“On January 24th, Apple Computer will introduce Macintosh. And you’ll see why 1984 won’t be like 1984.” So said the famous Super Bowl XVIII ad, introducing the first Apple Mac – the computer that changed everything.
And that was the first brick of Apple’s walled garden! A beige brick! With a tiny screen!
But it was revolutionary: the first successful all-in-one computer with a built-in display, controlled with a mouse, and with a graphical user interface rather than a command line. As Apple saw it, the company was defying conformity. Nowhere was this more evident than in that launch commercial, directed by Ridley Scott, which featured an athlete sprinting past drone-like workers before hurling a sledgehammer into a TV screen depicting Orwell’s Big Brother.
Ironic, given Apple’s famous penchant for control and locking things down…
Indeed.
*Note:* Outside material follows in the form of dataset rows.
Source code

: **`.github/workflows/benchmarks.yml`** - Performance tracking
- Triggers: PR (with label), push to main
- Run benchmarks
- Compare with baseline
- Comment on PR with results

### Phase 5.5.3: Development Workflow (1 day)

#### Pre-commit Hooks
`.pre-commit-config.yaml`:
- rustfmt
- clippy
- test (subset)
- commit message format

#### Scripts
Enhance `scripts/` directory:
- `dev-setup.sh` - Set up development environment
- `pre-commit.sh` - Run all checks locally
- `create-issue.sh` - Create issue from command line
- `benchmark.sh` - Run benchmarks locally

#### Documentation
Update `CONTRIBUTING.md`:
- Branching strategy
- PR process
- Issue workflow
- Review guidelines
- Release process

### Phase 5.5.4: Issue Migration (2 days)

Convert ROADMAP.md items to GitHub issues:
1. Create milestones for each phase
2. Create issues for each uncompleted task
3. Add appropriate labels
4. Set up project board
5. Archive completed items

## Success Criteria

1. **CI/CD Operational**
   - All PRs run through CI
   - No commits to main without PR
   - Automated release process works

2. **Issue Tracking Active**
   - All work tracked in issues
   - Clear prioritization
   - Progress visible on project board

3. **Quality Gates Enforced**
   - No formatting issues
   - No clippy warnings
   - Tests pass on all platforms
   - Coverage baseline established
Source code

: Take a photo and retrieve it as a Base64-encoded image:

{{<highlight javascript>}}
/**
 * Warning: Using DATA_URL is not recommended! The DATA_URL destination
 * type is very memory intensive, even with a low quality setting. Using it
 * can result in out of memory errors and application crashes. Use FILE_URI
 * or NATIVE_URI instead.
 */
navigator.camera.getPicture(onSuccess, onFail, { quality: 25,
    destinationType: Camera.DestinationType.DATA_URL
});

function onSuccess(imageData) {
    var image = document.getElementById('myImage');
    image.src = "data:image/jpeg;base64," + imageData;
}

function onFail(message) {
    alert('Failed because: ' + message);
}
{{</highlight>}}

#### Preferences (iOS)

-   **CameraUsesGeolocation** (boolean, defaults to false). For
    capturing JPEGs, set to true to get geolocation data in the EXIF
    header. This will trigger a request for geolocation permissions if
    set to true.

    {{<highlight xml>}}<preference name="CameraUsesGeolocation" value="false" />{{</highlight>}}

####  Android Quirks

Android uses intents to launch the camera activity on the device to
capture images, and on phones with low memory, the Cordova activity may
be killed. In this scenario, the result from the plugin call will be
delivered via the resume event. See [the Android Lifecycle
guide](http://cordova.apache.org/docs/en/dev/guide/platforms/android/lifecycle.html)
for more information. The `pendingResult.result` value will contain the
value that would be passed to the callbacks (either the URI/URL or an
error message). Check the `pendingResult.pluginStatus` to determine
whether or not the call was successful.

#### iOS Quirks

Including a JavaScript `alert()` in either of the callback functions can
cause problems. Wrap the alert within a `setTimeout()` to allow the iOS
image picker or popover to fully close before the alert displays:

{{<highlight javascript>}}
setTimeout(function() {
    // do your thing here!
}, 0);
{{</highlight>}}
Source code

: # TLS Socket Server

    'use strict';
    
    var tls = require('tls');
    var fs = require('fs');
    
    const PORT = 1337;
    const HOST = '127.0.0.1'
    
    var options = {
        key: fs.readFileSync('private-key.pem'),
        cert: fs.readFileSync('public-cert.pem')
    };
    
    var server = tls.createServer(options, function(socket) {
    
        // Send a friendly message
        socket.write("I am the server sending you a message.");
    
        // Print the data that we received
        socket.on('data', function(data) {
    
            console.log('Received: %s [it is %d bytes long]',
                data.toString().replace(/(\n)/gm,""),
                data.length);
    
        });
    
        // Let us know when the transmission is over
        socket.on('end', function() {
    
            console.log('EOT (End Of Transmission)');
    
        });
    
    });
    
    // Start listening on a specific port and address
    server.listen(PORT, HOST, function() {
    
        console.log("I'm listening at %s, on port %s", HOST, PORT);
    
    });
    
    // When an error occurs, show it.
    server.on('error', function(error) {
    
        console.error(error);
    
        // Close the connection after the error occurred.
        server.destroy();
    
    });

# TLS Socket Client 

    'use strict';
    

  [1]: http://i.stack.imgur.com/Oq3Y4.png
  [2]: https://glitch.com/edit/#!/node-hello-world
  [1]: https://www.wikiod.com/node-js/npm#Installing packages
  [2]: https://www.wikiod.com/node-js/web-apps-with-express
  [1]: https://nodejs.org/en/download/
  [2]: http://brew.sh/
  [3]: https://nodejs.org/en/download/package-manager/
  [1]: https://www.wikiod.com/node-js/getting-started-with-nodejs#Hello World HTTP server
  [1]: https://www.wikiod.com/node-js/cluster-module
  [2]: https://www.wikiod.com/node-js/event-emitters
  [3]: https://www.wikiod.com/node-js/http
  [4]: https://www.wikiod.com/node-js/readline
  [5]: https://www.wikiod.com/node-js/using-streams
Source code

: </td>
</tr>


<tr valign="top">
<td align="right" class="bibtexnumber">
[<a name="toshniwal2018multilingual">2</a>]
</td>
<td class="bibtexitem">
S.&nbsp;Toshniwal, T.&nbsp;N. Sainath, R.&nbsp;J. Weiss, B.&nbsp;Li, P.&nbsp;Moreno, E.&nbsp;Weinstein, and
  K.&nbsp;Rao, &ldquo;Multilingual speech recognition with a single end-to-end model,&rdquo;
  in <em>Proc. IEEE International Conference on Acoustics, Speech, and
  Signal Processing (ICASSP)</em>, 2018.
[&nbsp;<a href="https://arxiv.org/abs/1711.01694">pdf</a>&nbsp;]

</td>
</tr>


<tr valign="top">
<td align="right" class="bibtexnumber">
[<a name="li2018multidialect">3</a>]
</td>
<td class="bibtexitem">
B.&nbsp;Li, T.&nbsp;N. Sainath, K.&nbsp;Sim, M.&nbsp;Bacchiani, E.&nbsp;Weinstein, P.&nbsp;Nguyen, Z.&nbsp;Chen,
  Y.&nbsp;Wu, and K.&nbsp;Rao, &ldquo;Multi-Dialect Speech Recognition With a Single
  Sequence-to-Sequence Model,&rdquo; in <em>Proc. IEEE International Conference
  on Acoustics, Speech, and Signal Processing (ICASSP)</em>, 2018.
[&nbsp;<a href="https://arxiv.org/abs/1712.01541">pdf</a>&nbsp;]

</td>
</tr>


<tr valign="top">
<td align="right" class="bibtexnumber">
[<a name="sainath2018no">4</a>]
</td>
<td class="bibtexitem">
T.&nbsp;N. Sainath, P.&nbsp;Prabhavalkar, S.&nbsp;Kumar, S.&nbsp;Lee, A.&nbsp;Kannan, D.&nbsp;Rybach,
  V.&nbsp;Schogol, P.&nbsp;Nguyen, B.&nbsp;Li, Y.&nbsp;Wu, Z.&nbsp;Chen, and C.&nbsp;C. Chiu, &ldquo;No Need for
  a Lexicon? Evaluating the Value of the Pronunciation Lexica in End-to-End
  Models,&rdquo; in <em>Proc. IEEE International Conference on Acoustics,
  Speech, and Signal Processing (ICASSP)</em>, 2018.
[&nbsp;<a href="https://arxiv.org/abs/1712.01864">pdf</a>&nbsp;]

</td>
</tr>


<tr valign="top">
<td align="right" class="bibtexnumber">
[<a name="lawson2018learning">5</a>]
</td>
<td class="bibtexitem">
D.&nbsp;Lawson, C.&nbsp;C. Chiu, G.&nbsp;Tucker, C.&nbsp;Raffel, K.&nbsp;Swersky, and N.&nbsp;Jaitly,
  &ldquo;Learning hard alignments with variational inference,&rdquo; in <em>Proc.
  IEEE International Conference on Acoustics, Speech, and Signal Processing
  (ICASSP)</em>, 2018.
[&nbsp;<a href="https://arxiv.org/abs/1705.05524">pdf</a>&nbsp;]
And the original Mac really was locked down. It had no internal storage, just 128k of RAM, a single disk drive that resulted in constant swapping, no official upgradability, a single-button mouse and no function or arrow keys — lest developers avoid the GUl and port existing PC apps to the platform as-is. Presumably, the idea was you’d be wowed at a new computing model and accept the compromises. In reality, the first Mac was underpowered and dismissed as a toy, and suffered from poor software support.
Sounds awful. So how come Apple didn’t die and is now a rampaging monster?
Because Apple was smart: it quickly released far more capable (and somewhat upgradable) models. Also, that original Mac really did offer something new, attracting people previously Intimidated by computers. It appealed to the masses – even if the price meant the masses couldn’t afford one. And while it wasn’t the first GUI-controlled computer, it was the first that mattered… and made the competition look like relics. The Macintosh was flawed and secured only a fraction of the market, but it defined an industry.
Six of the best ever Mac desktops
Apple’s reinvention of the original Mac for the 1990s saved the company.
Macintosh Plus (1986): Third time lucky for the Mac line. The Plus upped the RAM to 1MB, supported double-sided floppies, and had SCSI, so you could connect it to all manner of gadgets.
iMac G3 (1998): A spiritual successor to the original Apple Mac, this all-in-one wowed with its combination of retro-futuristic design smarts and usability. Pity about the hockey puck mouse, mind.
Mac Mini (2005): This attempt to make Macs more affordable outpaced comparable PCs of its day and had loads of ports for plugging in existing kit. Just as well – it didn’t even ship with a bundled keyboard.
Mac Pro (2006): The PowerMac G5’s enclosure felt like the future, but its innards pointed to the past. This Intel-driven refresh changed all that, and showed Apple was listening to pros again.
iMac 24in (2021): The logical conclusion to two decades of refinement, this whisper-quiet iMac slotted into any home or office, and even removed the logo from the chin. Great confidence from Apple, but then who else designs computers like this?
Mac Studio (2022): Grappling with what a pro-grade Mac means in the 2020s, Apple extruded a Mac mini, filled it with powerful innards, and added plenty of ports. The verdict? Who needs a Mac Pro now?